Exercise description —
Each entry has to be set down again with no alteration.

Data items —
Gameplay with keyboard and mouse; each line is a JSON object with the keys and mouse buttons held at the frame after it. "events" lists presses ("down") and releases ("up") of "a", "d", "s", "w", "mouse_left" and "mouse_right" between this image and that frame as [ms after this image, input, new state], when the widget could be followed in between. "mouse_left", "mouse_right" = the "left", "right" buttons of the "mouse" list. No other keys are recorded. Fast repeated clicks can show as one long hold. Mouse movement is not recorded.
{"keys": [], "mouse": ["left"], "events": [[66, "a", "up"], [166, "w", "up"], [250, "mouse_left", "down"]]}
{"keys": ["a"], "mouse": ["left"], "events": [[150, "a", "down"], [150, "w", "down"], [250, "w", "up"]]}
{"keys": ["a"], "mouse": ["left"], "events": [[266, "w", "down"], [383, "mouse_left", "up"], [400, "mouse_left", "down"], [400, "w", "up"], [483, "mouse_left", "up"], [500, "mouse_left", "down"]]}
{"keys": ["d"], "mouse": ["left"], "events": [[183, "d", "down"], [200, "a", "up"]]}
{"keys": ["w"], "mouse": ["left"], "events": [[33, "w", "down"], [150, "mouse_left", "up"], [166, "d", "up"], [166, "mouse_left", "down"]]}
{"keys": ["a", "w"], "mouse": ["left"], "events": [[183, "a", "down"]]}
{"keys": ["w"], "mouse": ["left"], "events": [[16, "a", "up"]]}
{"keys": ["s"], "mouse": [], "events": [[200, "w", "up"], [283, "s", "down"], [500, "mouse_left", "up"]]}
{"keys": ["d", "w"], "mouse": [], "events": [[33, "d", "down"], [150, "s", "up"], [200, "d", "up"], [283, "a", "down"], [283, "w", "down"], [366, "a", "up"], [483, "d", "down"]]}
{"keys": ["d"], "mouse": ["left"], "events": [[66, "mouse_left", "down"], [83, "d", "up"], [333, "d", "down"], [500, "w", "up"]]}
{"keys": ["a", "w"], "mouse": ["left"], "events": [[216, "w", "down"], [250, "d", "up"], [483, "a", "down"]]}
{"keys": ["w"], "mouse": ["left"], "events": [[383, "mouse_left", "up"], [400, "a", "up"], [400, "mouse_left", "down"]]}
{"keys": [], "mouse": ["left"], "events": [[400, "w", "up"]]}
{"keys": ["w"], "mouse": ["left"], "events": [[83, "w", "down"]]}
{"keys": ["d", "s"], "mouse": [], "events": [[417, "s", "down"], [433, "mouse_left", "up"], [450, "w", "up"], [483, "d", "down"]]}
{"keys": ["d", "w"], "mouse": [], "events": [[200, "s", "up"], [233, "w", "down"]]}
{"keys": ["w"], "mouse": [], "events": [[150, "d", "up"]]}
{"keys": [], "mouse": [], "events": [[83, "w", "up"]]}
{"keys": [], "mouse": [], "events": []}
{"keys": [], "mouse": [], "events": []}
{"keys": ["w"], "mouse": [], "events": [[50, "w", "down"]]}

Answer —
Gameplay with keyboard and mouse; each line is a JSON object with the keys and mouse buttons held at the frame after it. "events" lists presses ("down") and releases ("up") of "a", "d", "s", "w", "mouse_left" and "mouse_right" between this image and that frame as [ms after this image, input, new state], when the widget could be followed in between. "mouse_left", "mouse_right" = the "left", "right" buttons of the "mouse" list. No other keys are recorded. Fast repeated clicks can show as one long hold. Mouse movement is not recorded.
{"keys": [], "mouse": ["left"], "events": [[66, "a", "up"], [166, "w", "up"], [250, "mouse_left", "down"]]}
{"keys": ["a"], "mouse": ["left"], "events": [[150, "a", "down"], [150, "w", "down"], [250, "w", "up"]]}
{"keys": ["a"], "mouse": ["left"], "events": [[266, "w", "down"], [383, "mouse_left", "up"], [400, "mouse_left", "down"], [400, "w", "up"], [483, "mouse_left", "up"], [500, "mouse_left", "down"]]}
{"keys": ["d"], "mouse": ["left"], "events": [[183, "d", "down"], [200, "a", "up"]]}
{"keys": ["w"], "mouse": ["left"], "events": [[33, "w", "down"], [150, "mouse_left", "up"], [166, "d", "up"], [166, "mouse_left", "down"]]}
{"keys": ["a", "w"], "mouse": ["left"], "events": [[183, "a", "down"]]}
{"keys": ["w"], "mouse": ["left"], "events": [[16, "a", "up"]]}
{"keys": ["s"], "mouse": [], "events": [[200, "w", "up"], [283, "s", "down"], [500, "mouse_left", "up"]]}
{"keys": ["d", "w"], "mouse": [], "events": [[33, "d", "down"], [150, "s", "up"], [200, "d", "up"], [283, "a", "down"], [283, "w", "down"], [366, "a", "up"], [483, "d", "down"]]}
{"keys": ["d"], "mouse": ["left"], "events": [[66, "mouse_left", "down"], [83, "d", "up"], [333, "d", "down"], [500, "w", "up"]]}
{"keys": ["a", "w"], "mouse": ["left"], "events": [[216, "w", "down"], [250, "d", "up"], [483, "a", "down"]]}
{"keys": ["w"], "mouse": ["left"], "events": [[383, "mouse_left", "up"], [400, "a", "up"], [400, "mouse_left", "down"]]}
{"keys": [], "mouse": ["left"], "events": [[400, "w", "up"]]}
{"keys": ["w"], "mouse": ["left"], "events": [[83, "w", "down"]]}
{"keys": ["d", "s"], "mouse": [], "events": [[417, "s", "down"], [433, "mouse_left", "up"], [450, "w", "up"], [483, "d", "down"]]}
{"keys": ["d", "w"], "mouse": [], "events": [[200, "s", "up"], [233, "w", "down"]]}
{"keys": ["w"], "mouse": [], "events": [[150, "d", "up"]]}
{"keys": [], "mouse": [], "events": [[83, "w", "up"]]}
{"keys": [], "mouse": [], "events": []}
{"keys": [], "mouse": [], "events": []}
{"keys": ["w"], "mouse": [], "events": [[50, "w", "down"]]}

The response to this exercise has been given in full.